_Directions for this task_.
Please give the part that opens with the line containing "Platforms / Tally" and closes with the line containing "automatically (iOS & Android).", both included, as a JSON list of strings, one per line, with blank lines left out.
*** Begin section ***
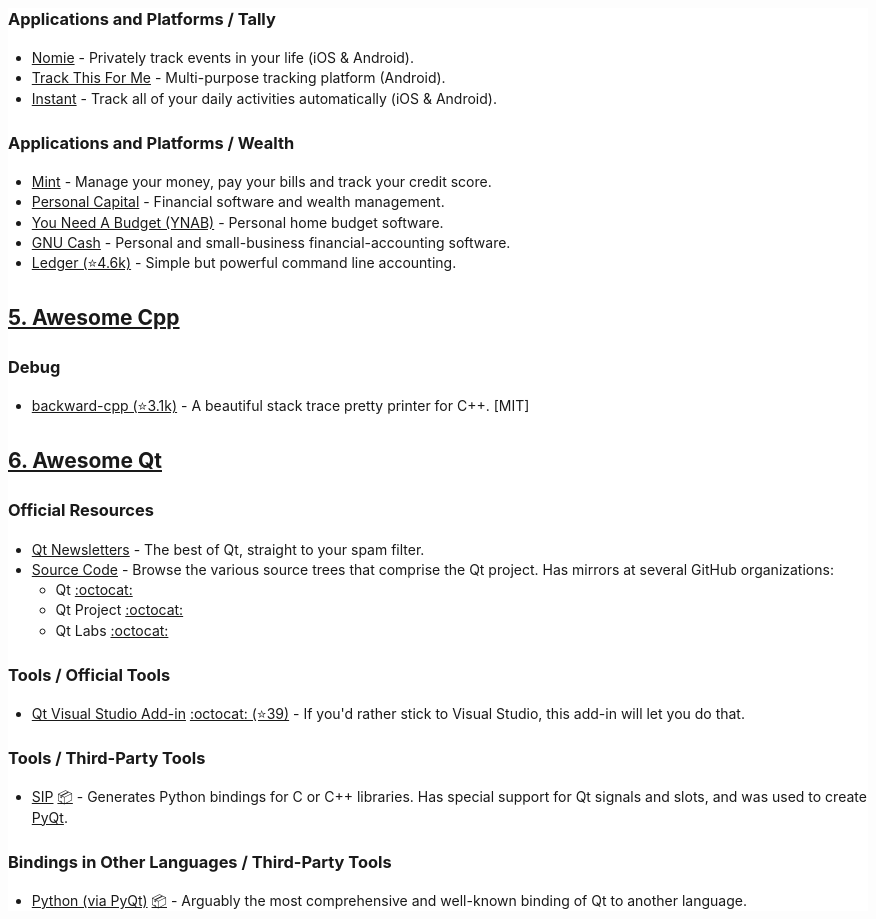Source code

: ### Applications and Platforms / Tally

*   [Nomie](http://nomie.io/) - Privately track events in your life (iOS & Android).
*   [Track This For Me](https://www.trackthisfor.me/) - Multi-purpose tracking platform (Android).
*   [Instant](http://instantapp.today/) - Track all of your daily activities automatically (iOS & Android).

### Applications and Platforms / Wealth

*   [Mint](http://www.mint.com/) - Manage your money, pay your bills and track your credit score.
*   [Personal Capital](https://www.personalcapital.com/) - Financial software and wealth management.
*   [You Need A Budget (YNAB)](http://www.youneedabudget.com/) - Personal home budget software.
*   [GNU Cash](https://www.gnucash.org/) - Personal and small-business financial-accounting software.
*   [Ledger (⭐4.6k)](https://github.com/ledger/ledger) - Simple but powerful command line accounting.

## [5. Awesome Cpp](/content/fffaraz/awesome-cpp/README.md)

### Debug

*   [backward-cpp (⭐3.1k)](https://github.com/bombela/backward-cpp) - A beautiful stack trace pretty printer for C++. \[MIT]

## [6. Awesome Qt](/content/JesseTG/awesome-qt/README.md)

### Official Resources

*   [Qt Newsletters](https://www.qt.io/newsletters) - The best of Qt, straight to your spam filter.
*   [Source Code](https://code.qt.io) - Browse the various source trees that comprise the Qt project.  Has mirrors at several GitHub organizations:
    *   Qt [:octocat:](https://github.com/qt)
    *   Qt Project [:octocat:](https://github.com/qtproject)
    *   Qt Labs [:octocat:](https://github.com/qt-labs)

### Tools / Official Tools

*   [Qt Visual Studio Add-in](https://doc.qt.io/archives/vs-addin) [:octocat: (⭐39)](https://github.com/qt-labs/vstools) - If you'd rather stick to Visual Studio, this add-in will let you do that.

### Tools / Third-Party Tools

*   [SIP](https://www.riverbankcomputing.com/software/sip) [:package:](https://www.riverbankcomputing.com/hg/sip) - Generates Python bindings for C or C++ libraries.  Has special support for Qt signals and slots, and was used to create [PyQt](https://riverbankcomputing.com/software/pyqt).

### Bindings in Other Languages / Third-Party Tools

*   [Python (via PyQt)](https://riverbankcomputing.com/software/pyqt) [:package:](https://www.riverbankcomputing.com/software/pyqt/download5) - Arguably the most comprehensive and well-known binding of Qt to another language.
*** End section ***
_Answer below_.
[
  ": ### Applications and Platforms / Tally",
  "*   [Nomie](http://nomie.io/) - Privately track events in your life (iOS & Android).",
  "*   [Track This For Me](https://www.trackthisfor.me/) - Multi-purpose tracking platform (Android).",
  "*   [Instant](http://instantapp.today/) - Track all of your daily activities automatically (iOS & Android)."
]